[Records from a collection]
= Beginning of Section =
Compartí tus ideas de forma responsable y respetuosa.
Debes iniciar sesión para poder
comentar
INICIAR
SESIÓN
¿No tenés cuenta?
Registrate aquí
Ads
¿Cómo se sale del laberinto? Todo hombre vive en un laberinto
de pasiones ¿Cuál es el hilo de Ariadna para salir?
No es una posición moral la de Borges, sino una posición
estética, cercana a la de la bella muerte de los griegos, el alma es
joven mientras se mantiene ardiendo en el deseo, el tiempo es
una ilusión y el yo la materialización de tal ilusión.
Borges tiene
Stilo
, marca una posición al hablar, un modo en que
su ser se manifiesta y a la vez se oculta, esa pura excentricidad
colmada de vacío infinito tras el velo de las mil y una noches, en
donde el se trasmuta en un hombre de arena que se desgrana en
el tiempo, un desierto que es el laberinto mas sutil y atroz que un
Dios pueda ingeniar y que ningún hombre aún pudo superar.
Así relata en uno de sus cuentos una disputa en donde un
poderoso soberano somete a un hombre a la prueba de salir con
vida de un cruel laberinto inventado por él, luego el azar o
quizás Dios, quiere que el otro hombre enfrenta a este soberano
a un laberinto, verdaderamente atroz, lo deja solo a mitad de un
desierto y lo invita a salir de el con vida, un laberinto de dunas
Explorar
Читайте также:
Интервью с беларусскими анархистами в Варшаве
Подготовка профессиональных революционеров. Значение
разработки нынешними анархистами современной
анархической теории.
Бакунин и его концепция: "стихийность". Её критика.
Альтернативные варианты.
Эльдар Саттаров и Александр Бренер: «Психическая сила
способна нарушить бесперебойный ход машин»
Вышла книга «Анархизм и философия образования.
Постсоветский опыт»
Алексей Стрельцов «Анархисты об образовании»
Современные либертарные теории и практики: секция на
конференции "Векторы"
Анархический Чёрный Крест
= End of Section =
= Beginning of Section =
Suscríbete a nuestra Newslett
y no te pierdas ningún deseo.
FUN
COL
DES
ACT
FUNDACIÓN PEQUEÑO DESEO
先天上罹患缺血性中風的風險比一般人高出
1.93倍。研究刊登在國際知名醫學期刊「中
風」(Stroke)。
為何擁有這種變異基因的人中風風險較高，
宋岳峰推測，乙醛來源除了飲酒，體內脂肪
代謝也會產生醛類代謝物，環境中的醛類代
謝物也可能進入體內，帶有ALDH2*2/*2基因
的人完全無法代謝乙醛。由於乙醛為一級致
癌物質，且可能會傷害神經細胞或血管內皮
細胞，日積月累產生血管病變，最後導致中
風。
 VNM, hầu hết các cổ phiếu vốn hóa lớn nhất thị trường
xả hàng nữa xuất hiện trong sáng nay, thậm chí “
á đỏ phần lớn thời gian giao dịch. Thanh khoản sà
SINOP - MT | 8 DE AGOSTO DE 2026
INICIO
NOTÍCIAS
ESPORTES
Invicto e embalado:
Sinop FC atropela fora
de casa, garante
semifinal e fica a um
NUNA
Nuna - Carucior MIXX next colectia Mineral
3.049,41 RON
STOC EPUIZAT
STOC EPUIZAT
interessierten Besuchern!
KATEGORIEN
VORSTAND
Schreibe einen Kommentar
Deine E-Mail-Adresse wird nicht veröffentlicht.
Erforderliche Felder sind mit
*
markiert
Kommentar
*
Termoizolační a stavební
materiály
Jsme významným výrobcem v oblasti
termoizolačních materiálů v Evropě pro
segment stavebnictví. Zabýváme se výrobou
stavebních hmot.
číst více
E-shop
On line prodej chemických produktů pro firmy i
= End of Section =
▶ _TASK OBJECTIVE_
Copy everything in the entries from the line containing "Suscríbete a nuestra Newslett" down to the line containing "Schreibe einen Kommentar", including both of those lines, with no changes.

▶ _SOLUTION_
Suscríbete a nuestra Newslett
y no te pierdas ningún deseo.
FUN
COL
DES
ACT
FUNDACIÓN PEQUEÑO DESEO
先天上罹患缺血性中風的風險比一般人高出
1.93倍。研究刊登在國際知名醫學期刊「中
風」(Stroke)。
為何擁有這種變異基因的人中風風險較高，
宋岳峰推測，乙醛來源除了飲酒，體內脂肪
代謝也會產生醛類代謝物，環境中的醛類代
謝物也可能進入體內，帶有ALDH2*2/*2基因
的人完全無法代謝乙醛。由於乙醛為一級致
癌物質，且可能會傷害神經細胞或血管內皮
細胞，日積月累產生血管病變，最後導致中
風。
 VNM, hầu hết các cổ phiếu vốn hóa lớn nhất thị trường
xả hàng nữa xuất hiện trong sáng nay, thậm chí “
á đỏ phần lớn thời gian giao dịch. Thanh khoản sà
SINOP - MT | 8 DE AGOSTO DE 2026
INICIO
NOTÍCIAS
ESPORTES
Invicto e embalado:
Sinop FC atropela fora
de casa, garante
semifinal e fica a um
NUNA
Nuna - Carucior MIXX next colectia Mineral
3.049,41 RON
STOC EPUIZAT
STOC EPUIZAT
interessierten Besuchern!
KATEGORIEN
VORSTAND
Schreibe einen Kommentar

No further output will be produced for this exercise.